BANGKOK, 13 September 2010 (Reuters) – Thailand, under pressure from neighbouring Vietnam, denied visas to two political activists seeking to speak at a Bangkok media event on Monday about human rights issues in Vietnam, a Paris-based group said.
The Vietnam Committee on Human Rights (VCHR) said the Thai embassy in Paris had informed its representatives that their visas had been invalidated.
The Paris-based International Federation for Human Rights (FIDH) said it was dismayed the Thai government had blocked efforts to publicise a report that listed recommendations to Vietnam on how it could improve its rights record.
“This is frightening. It illustrates that it is impossible to speak about Vietnam’s human rights record not only in Vietnam, but also in neighbouring countries,” Souhayr Belhassen, president of FIDH, said in a statement.
Vietnam currently holds the chair of the 10-member Association of South East Asian Nations, a grouping that has its own human rights body but follows a policy of non-interference in the domestic issues of other members.
Thailand’s Foreign Ministry had on Friday urged the Foreign Correspondents’ Club of Thailand (FCCT), which was to be used as a venue for the event, to cancel it.
In an email to the club, published in an FCCT statement, the ministry said the government had a “long-standing position of not allowing organisations and/or persons to use Thailand as a place to conduct activities detrimental to other countries.”

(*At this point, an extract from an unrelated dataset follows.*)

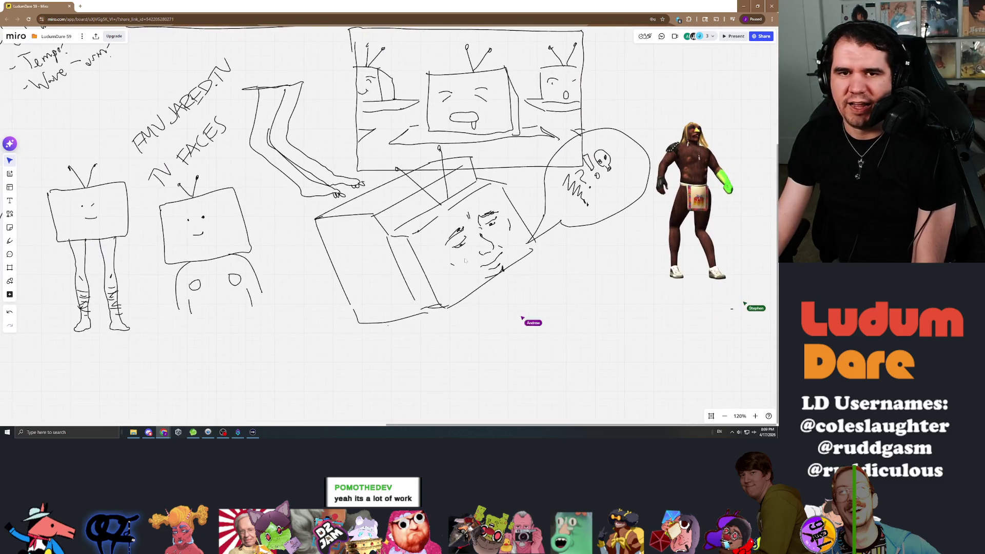
pyautogui.scroll(-5, 539, 254)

The FCCT said it was unfortunate the government had tried to pressure the club, adding that it did not sponsor the event so was unwilling to convey to the VCHR the government’s intention to deny its representatives visas.
The ban comes amid a wave of censorship in Thailand, where anti-government television and radio channels, magazines, newspapers and thousands of web sites deemed threats to national security have been blocked by a military-run agency overseeing a state of emergency in and around Bangkok.